* _What the exercise asks_: Format the lines from the one containing "primer paso para emular a Marco Pantani." through the one containing "respete la salud, estoy", both included, as a Markdown table with the columns No. and Line. Give each line a row number and skip blank lines.

Excerpts from a dataset
########

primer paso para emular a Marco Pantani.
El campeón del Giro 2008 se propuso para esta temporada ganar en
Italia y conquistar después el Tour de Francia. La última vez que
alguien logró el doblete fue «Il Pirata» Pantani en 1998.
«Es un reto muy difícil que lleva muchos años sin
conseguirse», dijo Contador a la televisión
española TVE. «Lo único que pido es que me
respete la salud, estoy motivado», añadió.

########

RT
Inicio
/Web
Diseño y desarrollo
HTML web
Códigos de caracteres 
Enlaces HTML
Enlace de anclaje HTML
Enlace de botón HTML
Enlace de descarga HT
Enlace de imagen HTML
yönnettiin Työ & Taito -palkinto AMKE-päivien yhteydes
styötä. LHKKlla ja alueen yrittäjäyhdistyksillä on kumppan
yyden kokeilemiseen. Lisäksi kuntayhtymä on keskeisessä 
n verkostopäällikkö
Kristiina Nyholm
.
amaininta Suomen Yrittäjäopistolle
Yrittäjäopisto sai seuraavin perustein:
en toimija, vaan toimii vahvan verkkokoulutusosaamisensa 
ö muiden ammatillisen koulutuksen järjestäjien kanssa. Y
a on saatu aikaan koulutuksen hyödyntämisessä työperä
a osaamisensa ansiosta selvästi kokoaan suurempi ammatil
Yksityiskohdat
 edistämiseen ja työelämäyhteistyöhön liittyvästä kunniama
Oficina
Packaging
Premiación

########

* _Response area_:
| No. | Line |
|---|---|
| 1 | primer paso para emular a Marco Pantani. |
| 2 | El campeón del Giro 2008 se propuso para esta temporada ganar en |
| 3 | Italia y conquistar después el Tour de Francia. La última vez que |
| 4 | alguien logró el doblete fue «Il Pirata» Pantani en 1998. |
| 5 | «Es un reto muy difícil que lleva muchos años sin |
| 6 | conseguirse», dijo Contador a la televisión |
| 7 | española TVE. «Lo único que pido es que me |
| 8 | respete la salud, estoy motivado», añadió. |